Também a vizinha Fátima Carvalho teve a habitação em risco: «Parecia um filme de terror daqueles que vemos na televisão», garante, sublinhando que «o fogo ocupou tudo em cinco ou dez minutos». Antes do «pânico» – e acabada de chegar do emprego –, a moradora tinha acalmado o filho, que já “adivinhava” a aproximação do incêndio. «Em poucos minutos o fogo chegou ao campo da bola, aqui perto», recorda. Os emigrantes recém-chegados à aldeia foram importantes, já que, na sua opinião, as chamas poderiam ter destruído a povoação: «Havia emigrantes em casas que, por norma, estão desabitadas durante o ano», indica, assegurando que «se fosse dia de trabalho, Aldeia Viçosa tinha ido pelos ares». Contudo, a habitante não poupa críticas aos SMAS: «As bocas-de-incêndio e o chafariz não funcionaram, tivemos de nos desenrascar com um tanque e duas torneiras», denuncia.
No meio da aflição, Fátima Carvalho subiu com baldes cheios de água uma barreira que costumava evitar. As pessoas que convidara para almoçar acabaram por ser «essenciais» no confronto com o fogo, que levou ao desespero várias famílias da aldeia: «Sentimos medo, pois trata-se de uma vida construída durante muitos anos e com muito trabalho», evidencia. «As oliveiras foram todas à vida, nunca se viu um incêndio passar da aldeia para baixo», afirma. «Podemos agradecer a Nossa Senhora, que está além na Senhora do Carmo, ter-nos salvado», invoca Fátima Carvalho.
Críticas também aos bombeiros
«Problema de método». É assim que Pedro Rodrigues carateriza o que aconteceu em Aldeia Viçosa. Segundo este proprietário de uma quinta na localidade, «a população viveu a inoperação dos bombeiros», pois «o tempo demorado no combate não teve a ver com a falta de meios, mas com a organização», considera.

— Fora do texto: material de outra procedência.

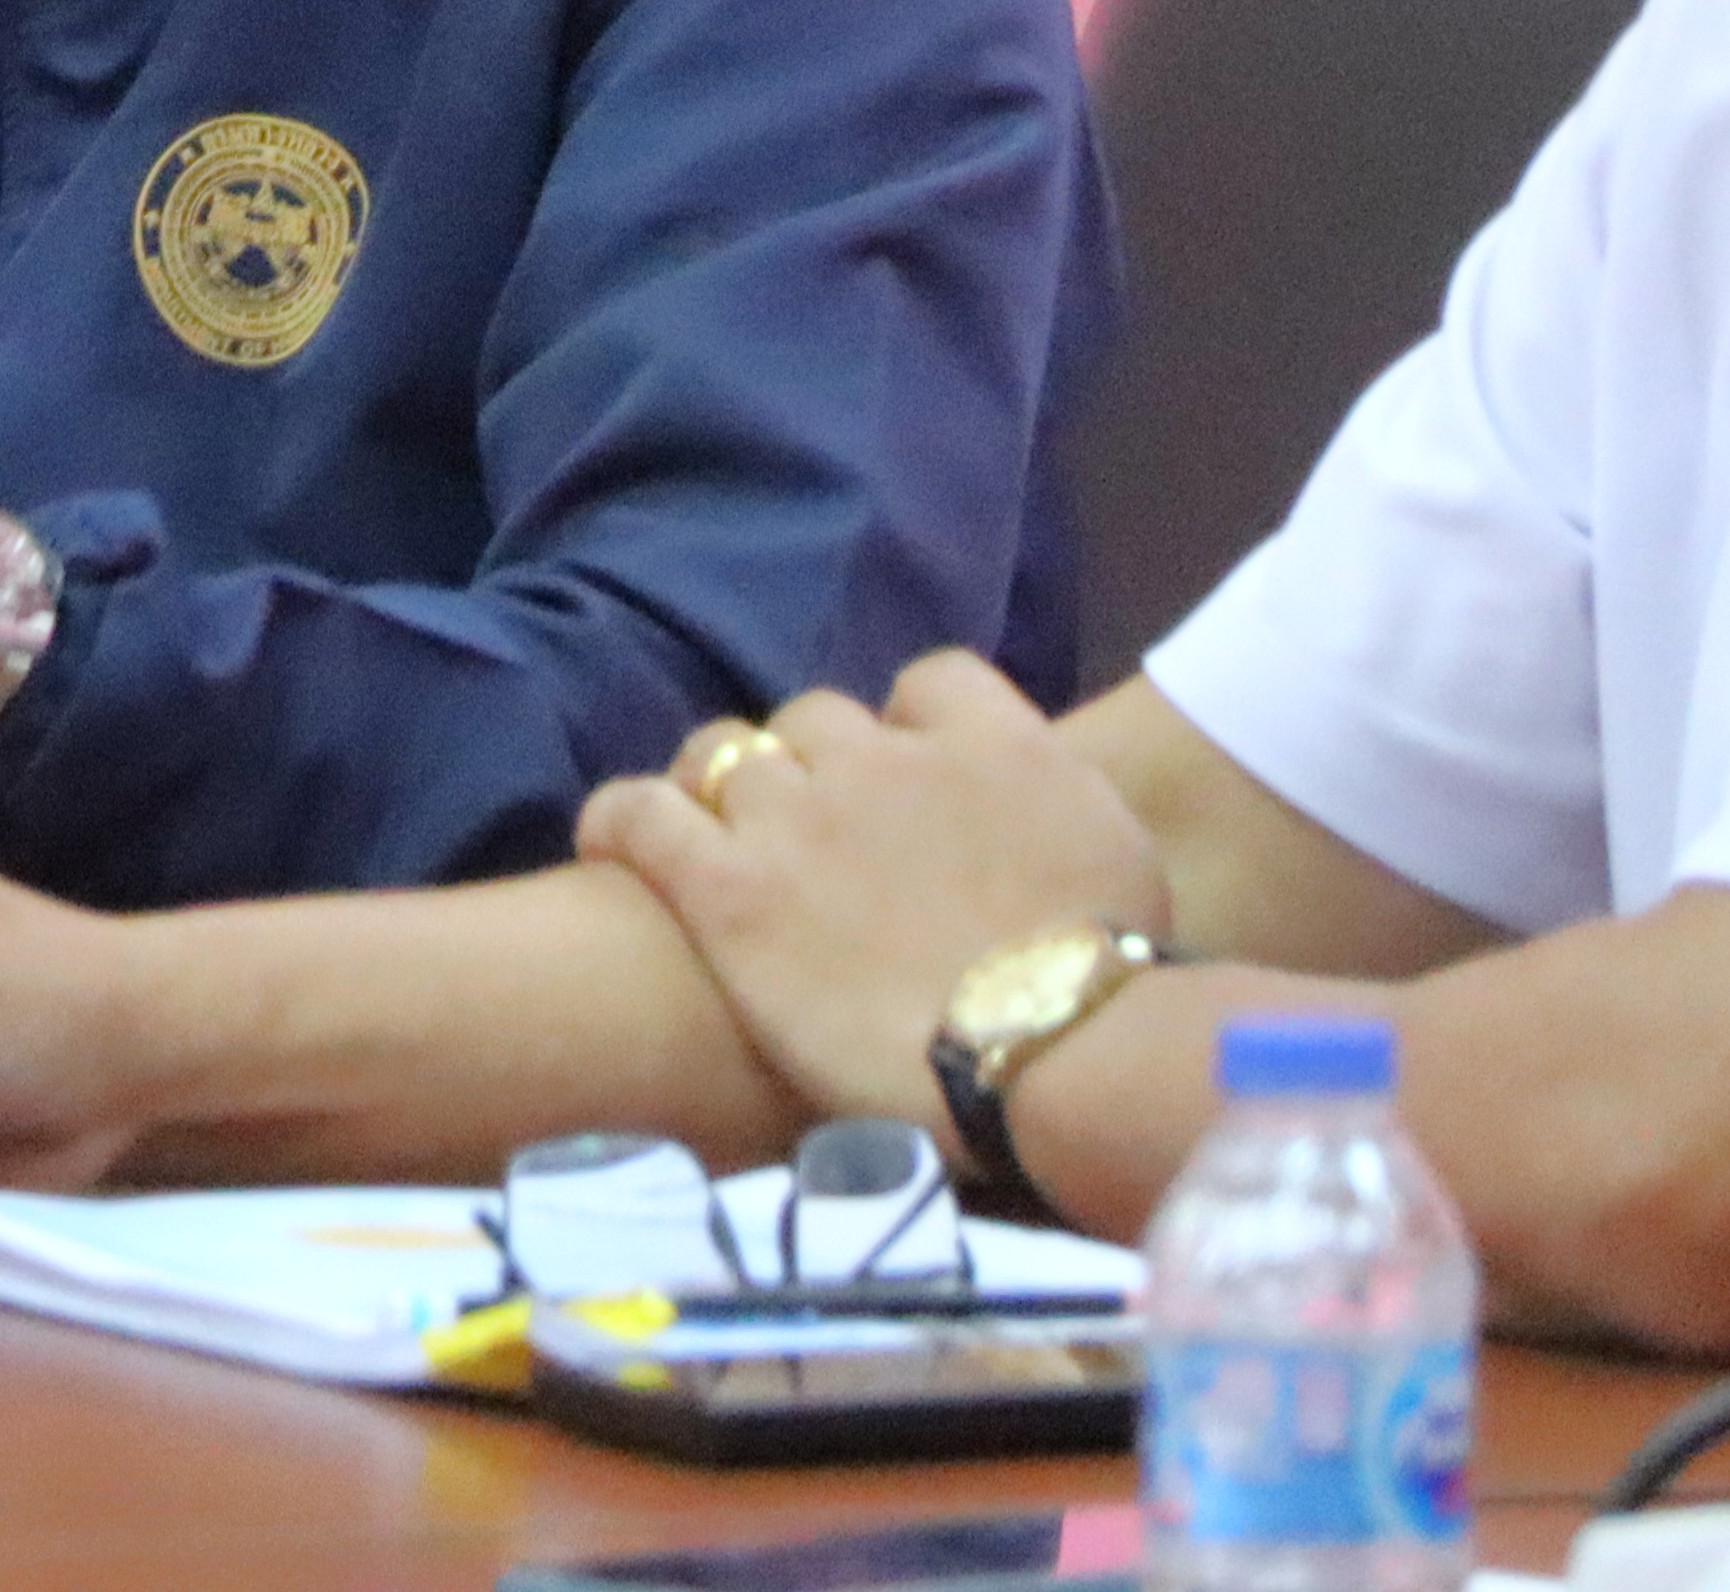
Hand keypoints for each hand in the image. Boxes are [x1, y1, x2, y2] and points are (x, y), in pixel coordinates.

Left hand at [578, 649, 1172, 1128]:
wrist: (1053, 1048)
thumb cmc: (1110, 983)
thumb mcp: (1117, 861)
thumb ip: (1054, 812)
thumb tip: (1032, 830)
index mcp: (989, 742)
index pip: (928, 681)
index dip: (909, 730)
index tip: (911, 786)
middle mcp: (883, 758)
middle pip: (816, 719)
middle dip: (812, 768)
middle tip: (820, 851)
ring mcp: (797, 817)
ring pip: (724, 754)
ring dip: (720, 793)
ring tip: (722, 851)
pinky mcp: (729, 890)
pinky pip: (641, 815)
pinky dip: (620, 819)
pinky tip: (612, 841)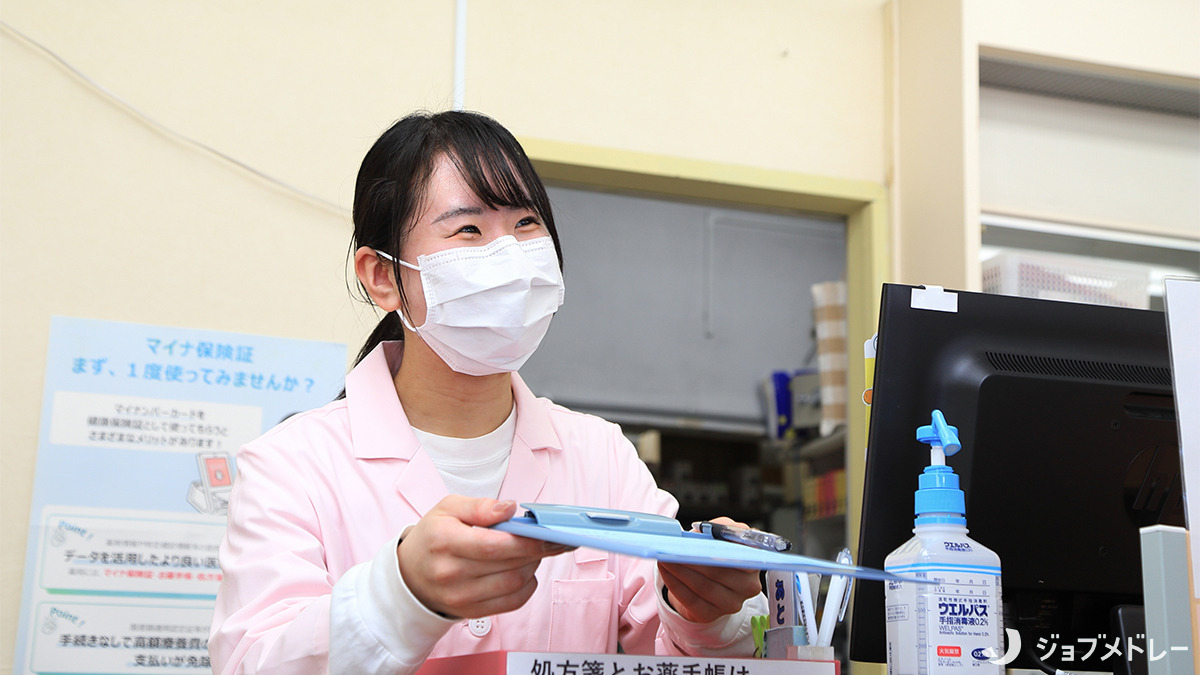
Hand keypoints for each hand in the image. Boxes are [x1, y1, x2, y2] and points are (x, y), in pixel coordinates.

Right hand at [397, 496, 571, 617]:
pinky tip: (524, 571)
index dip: (526, 540)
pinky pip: (512, 603)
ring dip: (533, 566)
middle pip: (509, 565)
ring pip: (514, 584)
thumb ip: (480, 506)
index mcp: (444, 542)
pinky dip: (527, 586)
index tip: (546, 532)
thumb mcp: (448, 508)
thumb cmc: (432, 537)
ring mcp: (461, 597)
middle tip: (550, 538)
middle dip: (537, 551)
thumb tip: (510, 508)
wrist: (410, 575)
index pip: (494, 545)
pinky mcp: (471, 612)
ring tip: (532, 552)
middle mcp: (451, 573)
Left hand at [659, 517, 762, 623]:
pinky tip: (666, 571)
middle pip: (719, 572)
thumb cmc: (718, 554)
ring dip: (680, 571)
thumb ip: (722, 526)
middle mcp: (748, 586)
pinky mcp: (711, 614)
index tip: (700, 537)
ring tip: (665, 557)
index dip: (721, 548)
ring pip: (703, 586)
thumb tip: (705, 529)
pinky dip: (675, 584)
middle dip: (694, 559)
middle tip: (674, 548)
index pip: (743, 556)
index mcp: (755, 563)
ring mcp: (731, 603)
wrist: (710, 582)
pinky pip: (691, 600)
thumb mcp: (724, 535)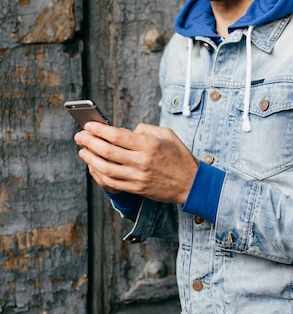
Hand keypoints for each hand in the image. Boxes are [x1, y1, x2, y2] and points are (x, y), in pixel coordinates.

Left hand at [74, 122, 198, 203]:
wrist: (191, 183)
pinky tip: (94, 166)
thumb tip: (126, 131)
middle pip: (108, 152)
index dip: (100, 130)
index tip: (89, 125)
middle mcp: (142, 162)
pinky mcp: (137, 189)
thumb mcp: (167, 134)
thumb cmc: (179, 156)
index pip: (118, 136)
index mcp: (150, 145)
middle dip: (89, 142)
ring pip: (106, 169)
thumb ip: (145, 129)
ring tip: (82, 151)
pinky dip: (99, 174)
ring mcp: (139, 177)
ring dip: (90, 159)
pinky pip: (112, 183)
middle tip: (79, 136)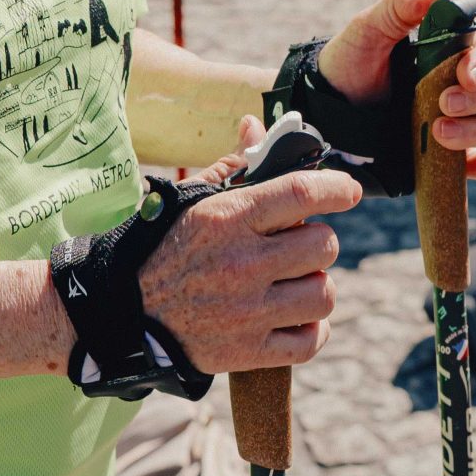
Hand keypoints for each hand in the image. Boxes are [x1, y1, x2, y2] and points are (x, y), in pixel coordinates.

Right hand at [140, 163, 359, 375]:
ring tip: (294, 282)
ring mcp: (248, 311)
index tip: (349, 192)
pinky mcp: (248, 351)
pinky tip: (296, 317)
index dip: (336, 188)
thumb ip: (234, 165)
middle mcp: (243, 263)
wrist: (127, 313)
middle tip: (298, 245)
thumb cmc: (166, 249)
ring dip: (315, 285)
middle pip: (324, 245)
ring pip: (323, 293)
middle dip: (318, 240)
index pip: (302, 192)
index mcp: (230, 219)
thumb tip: (258, 125)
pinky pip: (310, 341)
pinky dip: (312, 330)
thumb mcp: (194, 200)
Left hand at [315, 0, 475, 184]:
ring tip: (439, 133)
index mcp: (449, 50)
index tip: (464, 73)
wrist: (327, 116)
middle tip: (444, 104)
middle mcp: (462, 86)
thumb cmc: (350, 64)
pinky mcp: (454, 157)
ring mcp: (461, 122)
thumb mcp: (368, 30)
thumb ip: (401, 6)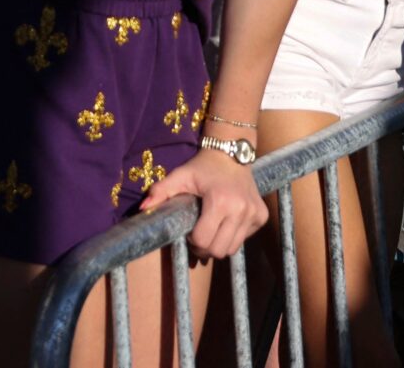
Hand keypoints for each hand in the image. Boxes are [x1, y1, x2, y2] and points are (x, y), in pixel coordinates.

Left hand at [140, 142, 269, 257]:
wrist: (232, 152)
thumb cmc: (202, 167)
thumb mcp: (180, 176)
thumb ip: (160, 191)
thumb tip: (142, 209)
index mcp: (220, 201)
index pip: (204, 240)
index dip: (192, 240)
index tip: (189, 231)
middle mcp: (241, 210)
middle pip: (219, 250)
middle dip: (205, 248)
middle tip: (199, 236)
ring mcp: (254, 214)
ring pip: (232, 249)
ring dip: (219, 245)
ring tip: (211, 230)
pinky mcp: (262, 216)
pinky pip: (244, 239)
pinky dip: (233, 236)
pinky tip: (226, 222)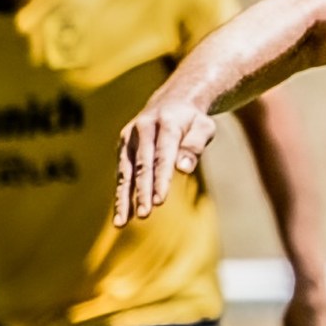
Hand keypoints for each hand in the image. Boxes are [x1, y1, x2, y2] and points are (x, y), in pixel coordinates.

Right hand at [114, 96, 217, 225]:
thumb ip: (195, 146)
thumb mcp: (204, 127)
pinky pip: (122, 174)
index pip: (162, 155)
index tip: (159, 201)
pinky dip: (122, 194)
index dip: (160, 179)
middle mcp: (141, 129)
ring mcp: (129, 138)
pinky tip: (122, 215)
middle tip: (144, 215)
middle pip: (142, 166)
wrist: (172, 101)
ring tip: (121, 223)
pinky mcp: (123, 147)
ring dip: (123, 198)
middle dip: (142, 192)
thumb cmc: (193, 119)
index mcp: (165, 123)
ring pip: (125, 172)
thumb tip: (184, 169)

Ainda assim, Pedro Rodrigues defende que os carros de bombeiros «eram muitos». O empresário agrícola não atribui todas as responsabilidades ao comando da operação, mas mostra-se indignado com o sucedido: «Protegi a minha exploração agrícola com o que tinha. Não faltaram meios mas sim gente para ajudar, pois pedi auxílio e não vi ali nenhum bombeiro», critica. A casa, os estábulos, os armazéns e as estruturas em pedra venceram o fogo, que, por sua vez, destruiu toda a estrutura agrícola da propriedade de Pedro Rodrigues. «Os bombeiros não atuaram na proteção das casas, ficaram na estrada», lamenta, salientando ter tido «a informação de que os “canarinhos” controlaram o incêndio na quarta-feira à noite e o deixaram ao cuidado dos bombeiros, mas estes saíram também do terreno». O levantamento dos prejuízos começou esta semana. O INTERIOR tentou contactar Baltasar Lopes, presidente da Junta de Aldeia Viçosa, que esteve indisponível até ao fecho desta edição.